Originally begun as a hard rock/prog rock outfit, Mariah’s music focused on jazz interludes strung together with prototypical 1980s rock and pop. The music varied quite a bit from the harder rocking “Marginal Love” to the progressive leaning “Black Mariah.” Prior to Utakata, they had released three albums, Mariah, Yen Tricks, and Marginal Love. However, the advancement of originality on Utakata is unparalleled in the band’s history.

Shimizu went back to the drawing board after the lead singer, Satoshi Jimmy Murakami left the band. The approach became more organic––more natural. The band incorporated people they were already hanging out with at the Mariah offices. The artwork was produced by the manga artist and friend of Shimizu’s, Yla Okudaira, who worked out of Mariah’s office.

Another vital addition, according to Shimizu in a recent interview, was the addition of Aki Ikuta as co-producer. Until Utakata No Hibi, Ikuta mainly focused on management and “playing in and coordinating jazz sessions.”

He invited artist and wife of Mariah bassist Morio Watanabe, Seta Evanian, to write Armenian lyrics for various songs on the album. These were sung by her friend and visual artist, Julie Fowell, and as Shimizu recalled in an interview with Red Bull Music Academy, “I remember the inspiration that flowed through me when we were collaborating, the feeling of an eternal breeze brushing your cheek.”

The music itself exemplifies this breeziness. It flows effortlessly and from a place of great passion.
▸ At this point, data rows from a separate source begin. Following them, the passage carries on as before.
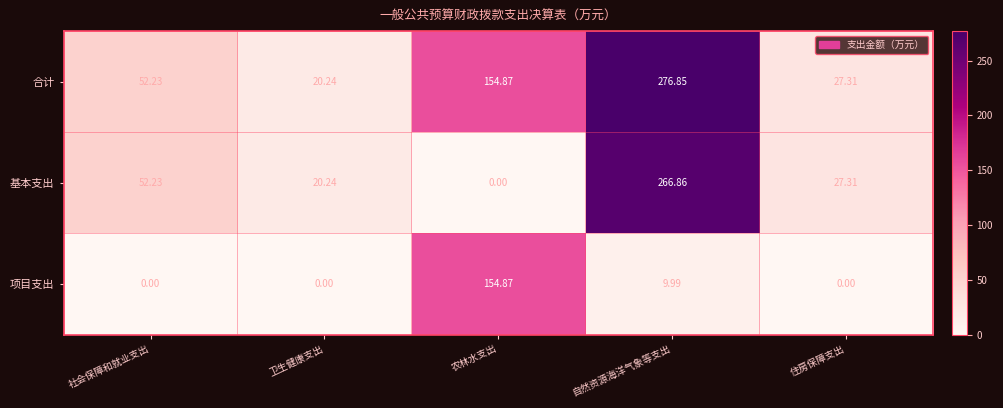

How many categories are shown in the chart?

5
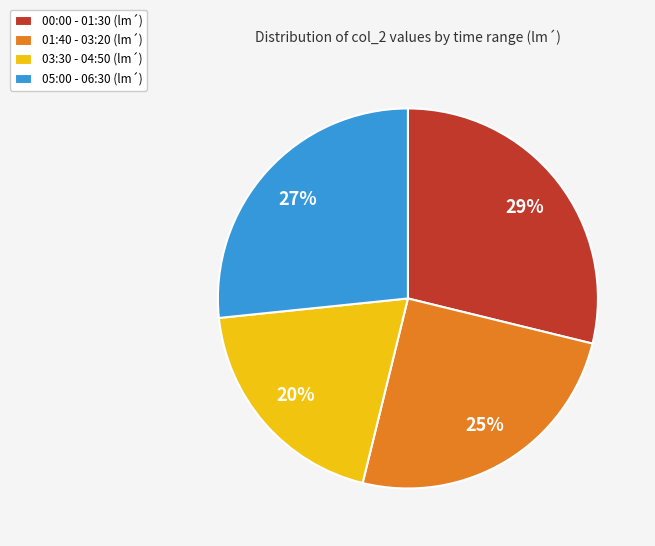

Which has a higher value, 03:30 - 04:50 (lm´) or 01:40 - 03:20 (lm´)?

01:40 - 03:20 (lm´)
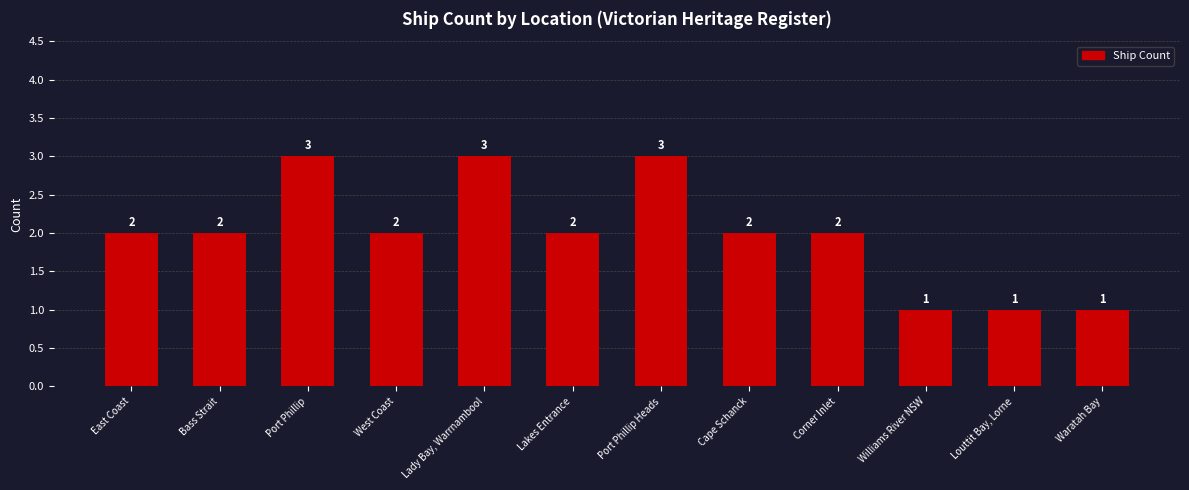

True or false: the data shows 1 at Port Phillip.

False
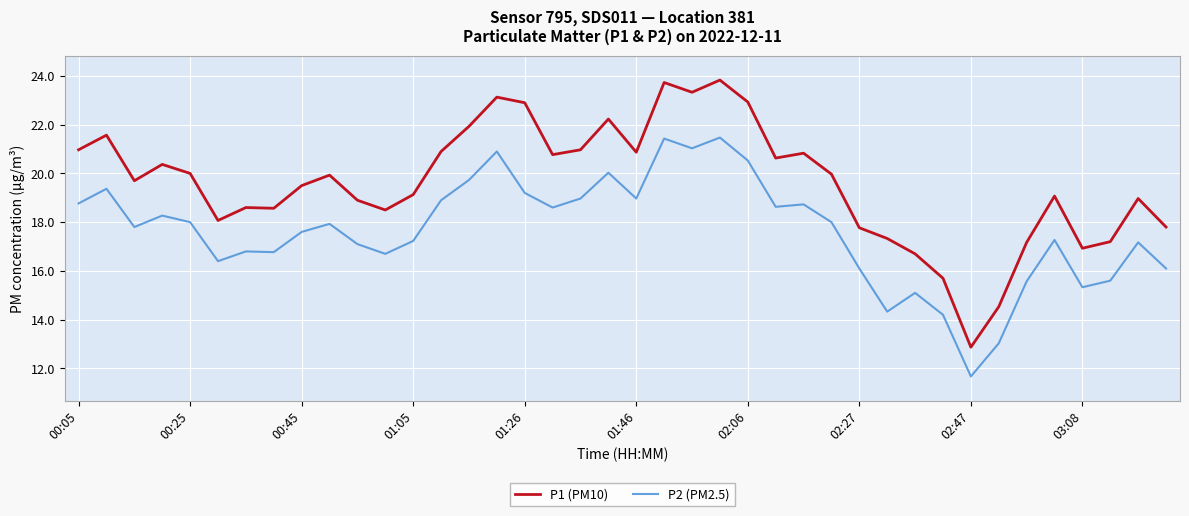

What is the lowest value of the P2 (PM2.5) series?

11.7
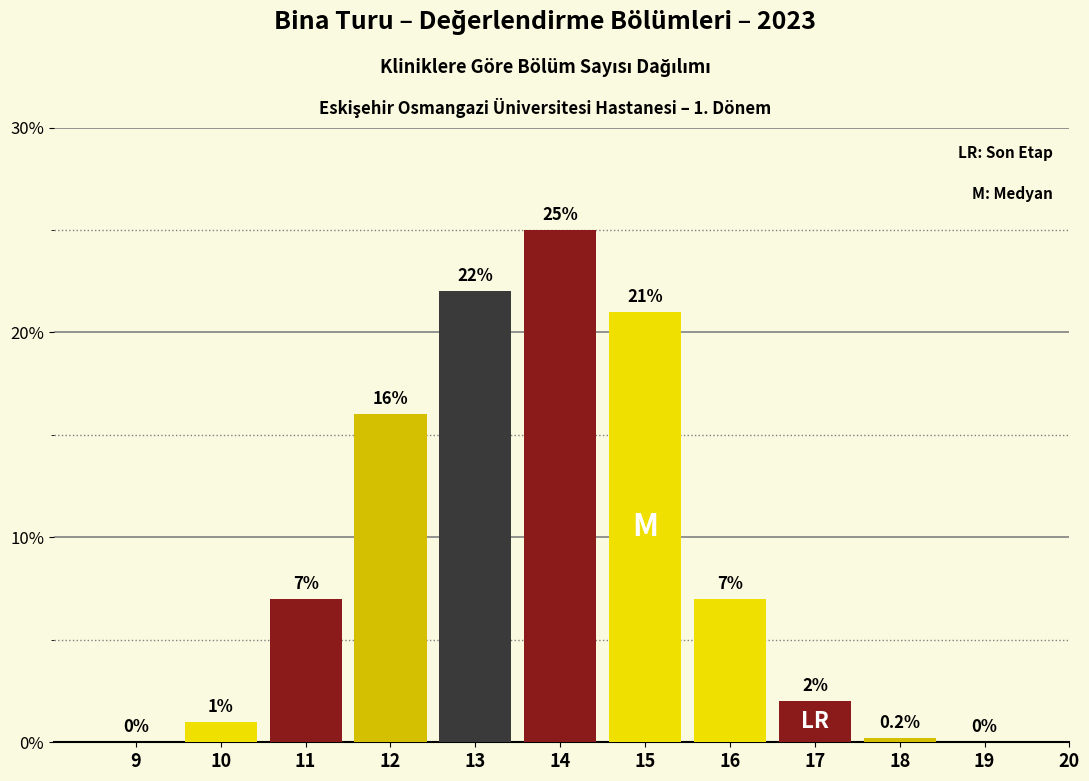

Reading right to left, extract all data points from this chart.

19=0.0	18=0.2	17=2.0	16=7.0	15=21.0	14=25.0	13=22.0	12=16.0	11=7.0	10=1.0	9=0.0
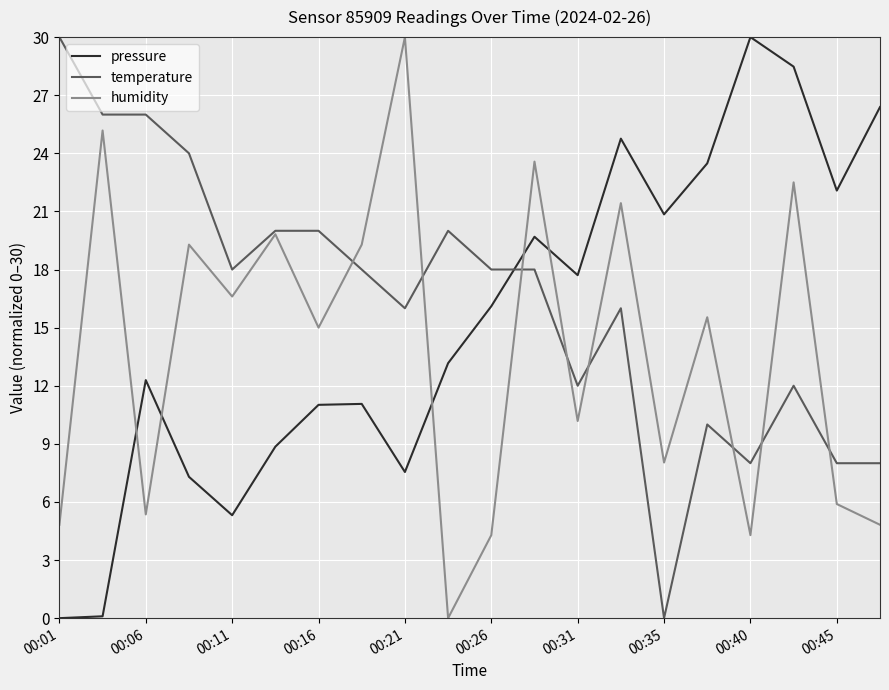

What is the sum of all pressure values?

306.2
The incorporation of such seemingly disparate genres as jazz, Armenian, Asian, African, pop, disco, and new wave among others, so fluidly and with so few missteps is a testament to the openness of the recording sessions and the creative process.

“Hana Ga Saitara” bounces along, boosted by electronic burbles, yelps of saxophone, lively bass, and group vocals that at one point are spoken through what sounds like a megaphone. The effect is at once a feeling both recognizable yet completely unique.

The standout piece, “Shinzo No Tobira,” leans heavily on echoed drums, thumping bass, synth-pop keys, and gorgeous, off-kilter vocals by Fowell.

Utakata would sadly be the last record released by Mariah. The band went their separate ways shortly after its release. It’s hard to say where their music would have gone after this album––if it’s even possible to expand on such a sound as was already presented here. Shimizu, for his part, would go on to create numerous fantastic solo records, not in the least Kakashi.

However, regardless of the finality of Mariah, there is so much to mine here that after hundreds of listens, I’m still finding new phrases, new sounds, new images I hadn’t heard before. That is the beauty of this record. And that they accomplished this with such seemingly casualness only adds to its status as a hidden gem of the 1980s.